Suppose $E$ is a normed linear space, $\{x_k\}_{k=1}^{\infty}$ is linearly independent and $\|x_k\|=1, k=1,2,\cdots$. Give a example to show that there not necessarily exist uniformly bounded linear funtionals $\{f_j\}$ such that $f_j(x_k)=\delta_{jk},\ j,k\geq 1$.
I know there are already many posts on MSE discussing about dual basis of infinite dimensional space and the finite case of my question. But I have not founded the answer of my question.

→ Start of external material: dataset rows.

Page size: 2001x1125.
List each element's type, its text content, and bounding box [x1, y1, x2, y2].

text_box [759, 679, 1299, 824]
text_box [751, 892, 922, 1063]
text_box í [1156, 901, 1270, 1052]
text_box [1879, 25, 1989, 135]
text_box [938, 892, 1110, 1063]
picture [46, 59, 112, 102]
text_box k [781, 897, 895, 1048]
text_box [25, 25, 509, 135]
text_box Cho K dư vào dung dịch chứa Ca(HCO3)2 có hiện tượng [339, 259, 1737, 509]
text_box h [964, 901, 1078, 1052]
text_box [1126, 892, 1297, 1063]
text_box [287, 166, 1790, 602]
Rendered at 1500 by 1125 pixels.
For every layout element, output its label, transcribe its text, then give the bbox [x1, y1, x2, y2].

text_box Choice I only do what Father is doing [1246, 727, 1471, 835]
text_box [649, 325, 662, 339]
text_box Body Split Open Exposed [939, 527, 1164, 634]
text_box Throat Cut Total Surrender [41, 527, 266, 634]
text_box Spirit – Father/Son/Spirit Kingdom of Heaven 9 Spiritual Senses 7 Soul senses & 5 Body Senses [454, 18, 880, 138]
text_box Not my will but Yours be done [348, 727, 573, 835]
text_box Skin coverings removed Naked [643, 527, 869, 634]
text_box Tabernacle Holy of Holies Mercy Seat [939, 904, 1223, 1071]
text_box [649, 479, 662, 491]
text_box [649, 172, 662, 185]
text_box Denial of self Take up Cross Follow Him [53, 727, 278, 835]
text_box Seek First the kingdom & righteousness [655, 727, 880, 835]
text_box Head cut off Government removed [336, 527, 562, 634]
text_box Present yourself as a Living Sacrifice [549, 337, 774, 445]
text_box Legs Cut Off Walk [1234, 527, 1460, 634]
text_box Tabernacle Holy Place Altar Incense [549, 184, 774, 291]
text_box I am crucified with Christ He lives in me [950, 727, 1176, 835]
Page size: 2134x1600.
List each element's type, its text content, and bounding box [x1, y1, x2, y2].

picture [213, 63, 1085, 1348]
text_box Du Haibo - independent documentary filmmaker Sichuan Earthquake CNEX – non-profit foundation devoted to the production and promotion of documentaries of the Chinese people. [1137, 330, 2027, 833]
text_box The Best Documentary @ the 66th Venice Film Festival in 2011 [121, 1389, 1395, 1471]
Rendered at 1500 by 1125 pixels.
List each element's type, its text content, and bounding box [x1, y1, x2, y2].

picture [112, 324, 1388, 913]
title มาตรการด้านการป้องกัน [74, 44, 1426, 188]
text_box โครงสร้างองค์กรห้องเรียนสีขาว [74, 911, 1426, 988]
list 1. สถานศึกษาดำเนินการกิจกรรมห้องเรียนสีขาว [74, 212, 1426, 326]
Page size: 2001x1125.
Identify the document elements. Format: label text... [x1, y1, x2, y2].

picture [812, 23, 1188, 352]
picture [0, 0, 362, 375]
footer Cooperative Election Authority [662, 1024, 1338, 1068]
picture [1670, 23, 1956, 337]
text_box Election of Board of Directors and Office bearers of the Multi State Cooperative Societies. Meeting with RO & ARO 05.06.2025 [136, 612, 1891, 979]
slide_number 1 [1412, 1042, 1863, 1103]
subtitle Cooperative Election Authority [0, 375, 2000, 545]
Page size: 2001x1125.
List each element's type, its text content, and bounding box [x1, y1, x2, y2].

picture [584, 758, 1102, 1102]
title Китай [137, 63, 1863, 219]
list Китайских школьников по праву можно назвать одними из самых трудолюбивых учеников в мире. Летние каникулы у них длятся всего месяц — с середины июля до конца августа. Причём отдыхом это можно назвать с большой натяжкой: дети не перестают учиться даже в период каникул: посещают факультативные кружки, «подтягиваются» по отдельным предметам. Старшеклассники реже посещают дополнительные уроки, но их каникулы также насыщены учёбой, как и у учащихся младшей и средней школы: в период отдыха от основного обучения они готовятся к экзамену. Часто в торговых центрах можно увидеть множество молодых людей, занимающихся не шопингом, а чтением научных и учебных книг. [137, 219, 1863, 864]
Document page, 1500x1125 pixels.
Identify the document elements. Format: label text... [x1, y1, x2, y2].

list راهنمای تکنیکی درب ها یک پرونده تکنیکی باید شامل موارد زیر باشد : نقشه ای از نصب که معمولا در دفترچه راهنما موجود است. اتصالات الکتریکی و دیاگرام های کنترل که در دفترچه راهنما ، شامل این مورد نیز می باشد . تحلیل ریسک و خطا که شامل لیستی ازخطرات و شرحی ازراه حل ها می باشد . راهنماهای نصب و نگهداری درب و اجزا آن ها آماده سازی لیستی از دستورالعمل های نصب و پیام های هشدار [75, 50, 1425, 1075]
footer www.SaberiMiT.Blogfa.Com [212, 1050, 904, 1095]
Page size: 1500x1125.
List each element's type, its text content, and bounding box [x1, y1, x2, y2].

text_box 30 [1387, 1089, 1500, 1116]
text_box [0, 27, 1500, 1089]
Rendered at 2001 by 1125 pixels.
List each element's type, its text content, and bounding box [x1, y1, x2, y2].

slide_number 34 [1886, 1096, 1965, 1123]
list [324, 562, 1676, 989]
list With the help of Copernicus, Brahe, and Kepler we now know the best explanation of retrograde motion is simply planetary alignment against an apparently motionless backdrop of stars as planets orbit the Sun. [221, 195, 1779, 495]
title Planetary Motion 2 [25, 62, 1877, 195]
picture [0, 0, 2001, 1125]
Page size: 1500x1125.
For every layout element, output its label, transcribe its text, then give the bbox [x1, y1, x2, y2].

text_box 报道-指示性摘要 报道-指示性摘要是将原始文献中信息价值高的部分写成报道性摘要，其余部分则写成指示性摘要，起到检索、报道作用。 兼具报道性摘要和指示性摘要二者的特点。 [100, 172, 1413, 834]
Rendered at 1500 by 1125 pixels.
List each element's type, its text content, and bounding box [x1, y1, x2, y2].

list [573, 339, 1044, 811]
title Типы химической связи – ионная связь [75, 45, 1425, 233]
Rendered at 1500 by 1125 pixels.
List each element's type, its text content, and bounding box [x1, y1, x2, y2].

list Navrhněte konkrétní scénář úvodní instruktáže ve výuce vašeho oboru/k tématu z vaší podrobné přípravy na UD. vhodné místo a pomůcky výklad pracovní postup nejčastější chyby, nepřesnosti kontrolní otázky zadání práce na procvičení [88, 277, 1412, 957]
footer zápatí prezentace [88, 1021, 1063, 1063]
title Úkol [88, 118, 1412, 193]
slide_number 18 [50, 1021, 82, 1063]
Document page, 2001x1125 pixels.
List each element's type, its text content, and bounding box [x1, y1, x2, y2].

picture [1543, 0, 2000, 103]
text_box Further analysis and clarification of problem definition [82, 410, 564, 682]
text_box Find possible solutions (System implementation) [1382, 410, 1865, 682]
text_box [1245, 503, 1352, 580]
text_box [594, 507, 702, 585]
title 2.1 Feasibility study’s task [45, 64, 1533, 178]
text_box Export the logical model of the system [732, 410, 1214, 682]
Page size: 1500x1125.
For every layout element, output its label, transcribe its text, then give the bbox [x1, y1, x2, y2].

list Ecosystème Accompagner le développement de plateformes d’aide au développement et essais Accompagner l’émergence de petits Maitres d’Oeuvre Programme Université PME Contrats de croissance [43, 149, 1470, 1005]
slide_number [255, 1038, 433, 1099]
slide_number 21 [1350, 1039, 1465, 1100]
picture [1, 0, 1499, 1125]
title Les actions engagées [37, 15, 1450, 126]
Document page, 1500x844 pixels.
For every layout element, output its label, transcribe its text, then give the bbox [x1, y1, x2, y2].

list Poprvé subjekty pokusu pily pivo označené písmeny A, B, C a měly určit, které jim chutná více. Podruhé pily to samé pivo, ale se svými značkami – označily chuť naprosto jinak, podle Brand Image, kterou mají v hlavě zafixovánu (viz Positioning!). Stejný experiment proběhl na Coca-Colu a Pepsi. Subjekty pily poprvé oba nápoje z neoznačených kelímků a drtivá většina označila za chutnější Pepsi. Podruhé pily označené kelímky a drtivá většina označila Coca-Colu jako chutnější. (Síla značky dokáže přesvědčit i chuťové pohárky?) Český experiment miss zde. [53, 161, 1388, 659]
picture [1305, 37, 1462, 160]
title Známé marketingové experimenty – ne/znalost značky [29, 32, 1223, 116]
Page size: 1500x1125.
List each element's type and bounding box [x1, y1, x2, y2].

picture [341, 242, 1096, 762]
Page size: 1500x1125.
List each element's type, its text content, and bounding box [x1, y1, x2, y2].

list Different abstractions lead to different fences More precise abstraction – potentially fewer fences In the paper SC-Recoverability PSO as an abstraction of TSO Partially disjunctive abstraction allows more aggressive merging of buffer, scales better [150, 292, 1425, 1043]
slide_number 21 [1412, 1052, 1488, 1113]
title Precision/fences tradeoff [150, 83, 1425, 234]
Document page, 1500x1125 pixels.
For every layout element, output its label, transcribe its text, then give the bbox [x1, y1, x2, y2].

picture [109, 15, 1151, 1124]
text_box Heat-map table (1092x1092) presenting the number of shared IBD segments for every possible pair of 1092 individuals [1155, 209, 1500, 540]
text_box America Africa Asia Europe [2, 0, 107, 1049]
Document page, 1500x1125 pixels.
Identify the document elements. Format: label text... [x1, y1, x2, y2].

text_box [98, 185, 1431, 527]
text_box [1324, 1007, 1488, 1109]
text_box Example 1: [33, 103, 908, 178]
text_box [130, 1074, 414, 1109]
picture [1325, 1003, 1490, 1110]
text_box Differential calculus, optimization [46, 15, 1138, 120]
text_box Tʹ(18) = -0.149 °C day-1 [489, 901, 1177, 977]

Appreciate any help or hint!
Consider an infinite dimensional Hilbert space with orthonormal basis $\{e_n\}.$ Let $$ x_1=e_1,\qquad x_n=\cos (n^{-1})\,e_1+\sin(n^{-1})\,e_n, \quad n\ge 2$$ The elements $x_n$ are linearly idependent, $\|x_n\|=1$ and $x_n\to x_1.$ If $f_1$ existed then $$0=\lim_n f_1(x_n)=f_1(x_1)=1,$$ which would give a contradiction.
In the example the sequence $x_n$ does not satisfy $$\qquad \qquad\|x_n-x_m\|\ge \delta>0,\qquad n\neq m, \qquad\qquad\qquad(1) $$ However, it is possible to construct a counterexample satisfying $(1).$
Indeed, let $$x_1=\sum_{k=1}^\infty {1\over \sqrt{k(k+1)}}e_k,\qquad x_n=e_{n-1},\quad n\ge 2.$$ Then the elements $x_n$ are linearly independent, $\|x_n\|=1,$ $\|x_n-x_m\|^2=2$ for $n>m\ge 2.$ Moreover $$\|x_2-x_1\|^2=\left (1-{1\over \sqrt{2}}\right )^2+\sum_{k=2}^\infty{1\over k(k+1)}\ge {1\over 2},$$ $$\|x_n-x_1\|^2={1\over 2}+\sum_{k\ge 2,\ k\neq n}{1\over k(k+1)}\ge {1\over 2},\qquad n\ge 3$$ We have $$\sum_{k=2}^n{1\over \sqrt{(k-1)k}}x_k=\sum_{k=1}^{n-1}{1\over \sqrt{k(k+1)}}e_k \underset{n}{\longrightarrow} x_1.$$ The functional $f_1,$ if existed, would satisfy $$0=\sum_{k=2}^n{1\over \sqrt{(k-1)k}}f_1(x_k)\underset{n}{\longrightarrow} f_1(x_1)=1$$